Note
Screenshots may differ slightly depending on software version.
If you still have the Longley data active in Stat-Ease® software from Part 1 of this tutorial, continue on. If you exited the program, re-start it and use the Help, Tutorial Data menu and select Employment. Under the Design branch of the program, click Evaluation. The software brings up a quadratic polynomial model by default. The screen shot shows the Response field set at “Design Only” as opposed to the Employment response. In other words, it will evaluate the entire matrix of factors, regardless whether response data are present. The other option (response by response) comes in handy when experimenters end up with missing data, thus degrading the “designed-for” model.
Press the Results tab.
This model is badly aliased. For example, the effect of A is confounded with -24.5 CD, etc.

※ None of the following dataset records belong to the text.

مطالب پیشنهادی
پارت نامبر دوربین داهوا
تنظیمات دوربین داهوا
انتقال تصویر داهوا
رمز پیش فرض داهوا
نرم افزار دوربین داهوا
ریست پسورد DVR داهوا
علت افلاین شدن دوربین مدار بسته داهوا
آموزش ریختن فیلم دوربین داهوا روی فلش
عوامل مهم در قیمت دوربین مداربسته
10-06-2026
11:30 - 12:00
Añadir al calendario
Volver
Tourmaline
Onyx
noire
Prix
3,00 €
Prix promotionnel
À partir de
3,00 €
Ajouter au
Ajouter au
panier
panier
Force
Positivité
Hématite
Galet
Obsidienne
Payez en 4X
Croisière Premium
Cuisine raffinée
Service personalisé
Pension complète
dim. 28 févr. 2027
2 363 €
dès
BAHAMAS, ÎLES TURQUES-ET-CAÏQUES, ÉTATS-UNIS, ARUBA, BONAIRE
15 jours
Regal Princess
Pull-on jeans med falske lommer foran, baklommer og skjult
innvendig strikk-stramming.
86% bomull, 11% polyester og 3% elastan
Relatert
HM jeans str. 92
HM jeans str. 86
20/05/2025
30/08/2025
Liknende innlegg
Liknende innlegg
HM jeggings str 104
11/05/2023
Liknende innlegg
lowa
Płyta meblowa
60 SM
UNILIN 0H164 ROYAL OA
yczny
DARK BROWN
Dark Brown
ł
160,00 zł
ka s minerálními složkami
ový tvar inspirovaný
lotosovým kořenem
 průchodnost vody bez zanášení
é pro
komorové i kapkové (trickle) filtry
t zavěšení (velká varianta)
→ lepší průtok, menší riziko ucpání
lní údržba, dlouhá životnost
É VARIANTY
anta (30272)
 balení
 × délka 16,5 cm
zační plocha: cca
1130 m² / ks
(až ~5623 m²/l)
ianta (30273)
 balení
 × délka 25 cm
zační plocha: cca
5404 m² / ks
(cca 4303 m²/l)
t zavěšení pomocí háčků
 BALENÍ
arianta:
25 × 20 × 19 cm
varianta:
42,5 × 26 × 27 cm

Go back to Model and reduce the Order to Linear.
Press Results again, then move to the Alias Matrix pane and note “No aliases found…” Much better!
Move over to the Degrees of Freedom pane to evaluate them.
Looking over the annotations provided by the software (activated via View, Show Annotation), notice this design flunks the recommendation for pure error df. Of course this really is not a designed experiment, but rather historical data collected at happenstance.
Study the Model Terms section of the evaluation. Do any of the statistics pass the tests suggested for a good design? No!
Now move on to the Leverage report. These statistics come out surprisingly good – none exceeds twice the average.
More statistics are available by going back to Model, selecting Options, and turning on (checkmarks) Matrix Measure and Highlight Correlation Values (if not already selected).
Click OK and view the Results. Now look at the Matrix pane and go to the Matrix Measures tab to see new statistics.
Notice the condition number (12,220) far exceeds the level considered to represent severe multicollinearity for a design matrix (1000 or fewer). Check out the Correlation Matrix and Pearson’s r panes to see specific correlations and reveal why.
Note
Click the blue layout icons on your toolbar to select different pane layouts. Click and drag the tab for each pane to the different sections to customize your view.
The Correlation Matrix shows how the factors are correlated with one another on a scale of -1 (perfect negative correlation) to +1 (perfect positive correlation). These correlations are shown in a grid form and color coded to see at a glance where there may be issues. Remember, we don’t want our factors to be correlated. We want independent estimates of how they affect the responses. Therefore, white boxes on the grid are good. By just glancing at this grid, you can see there are a lot of correlations among factors (dark blue and red colors). It’s no wonder Longley picked this data set to test regression software! The Pearson’s r matrix shows Pearson’s correlation coefficients. It’s just a different way of calculating correlation. You can learn more about that by clicking on the tips () icon.
Now, just for fun, press the Graphs tab and select Perturbation from the toolbar.
Notice factors B and F exhibit the most dramatic tracks for standard error. On the Graphs Toolbar select 3D Surface. On the Factors Tool, right-click factor F:Time and change it to X1 axis.
There’s no sense doing anything more. By now it’s clear that this ‘design’ fails all the tests for a good experiment, but that’s generally the nature of the beast for happenstance data.